Pool testing for the coronavirus at Hull High School has proven to be a success so far, with more students to be added to the program soon.
Since March 8, the school has been the setting for pool testing, where multiple people’s swabs are combined and tested as on,. HHS nurse Tricia Roach has been overseeing the process.
“We have five full weeks in, and all the pools have been negative, so that’s good,” she reported.

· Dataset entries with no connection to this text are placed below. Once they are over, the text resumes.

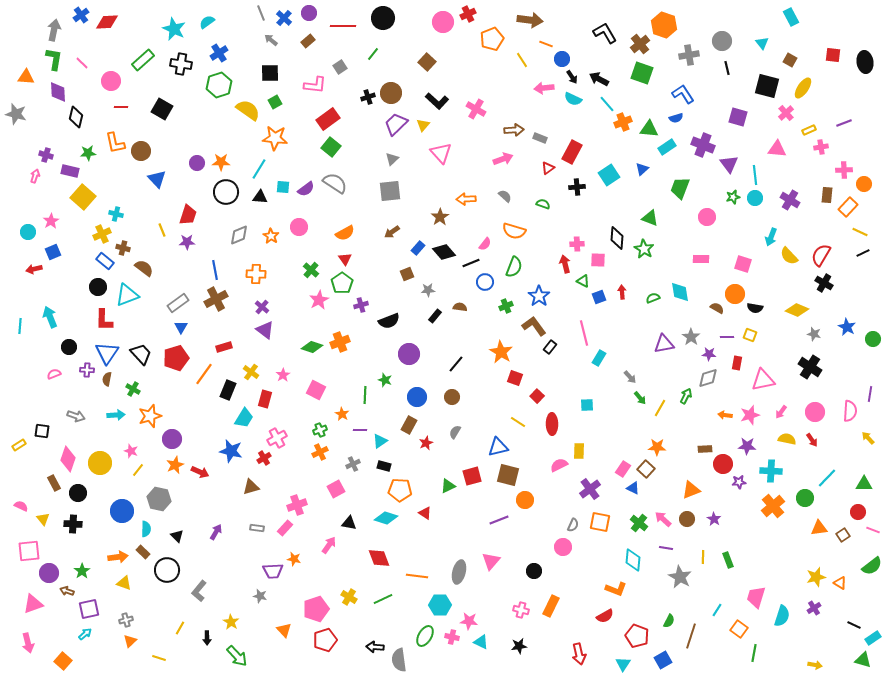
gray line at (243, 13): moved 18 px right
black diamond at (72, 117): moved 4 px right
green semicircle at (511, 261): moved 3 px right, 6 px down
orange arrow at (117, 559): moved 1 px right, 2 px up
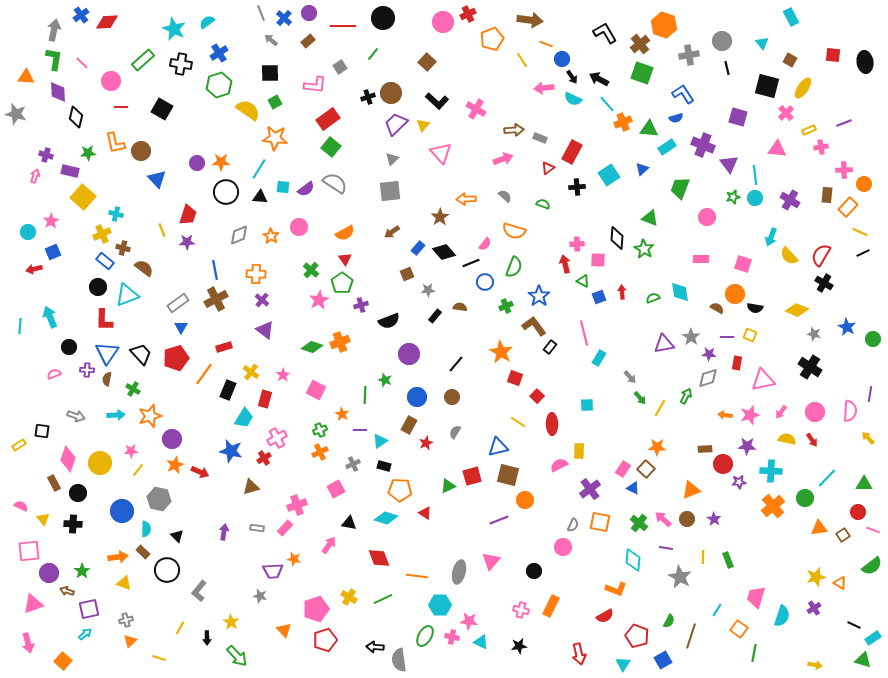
purple cross at (262, 307): moved 7 px up
pink star at (131, 451): rotated 24 degrees counterclockwise
purple arrow at (216, 532): moved 8 px right; rotated 21 degrees counterclockwise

So far, only the ninth-graders and some teachers have been participating in the testing because they are the only ones at the high school four days a week. But, with all students coming back five days a week after April vacation, all students will be eligible.
The process is voluntary, and, to date, 53 percent of freshmen are signed up. The freshmen have more participation than the other grades: 26 percent of 10th-graders; 18 percent, 11th-graders; and 8 percent, 12th-graders.
Roach said that “another email will go out for people to sign up. Obviously, the more people the better.”
The process involved is fairly quick. Roach and a small team visit several classrooms around the school, and students swab their noses. The swabs are combined in test tubes and taken to South Shore Hospital. They are then transported to a lab in Cambridge, and the school receives the results by early the next morning.
One complication is testing the teachers. Roach does not want too many teachers in one pool because if a pool comes back positive, all the people in it have to quarantine until they are tested individually. If too many teachers have to quarantine, it could disrupt learning.
Roach said she tries “to make sure there’s never more than two teachers in a tube.”
The nurse said she thinks pool testing is “giving people more peace of mind.” And, she added, “I haven’t asked the teachers, but I think they’ve found it’s been very minimal with disruption to learning.”
Victoria Dolan is school correspondent for The Hull Times.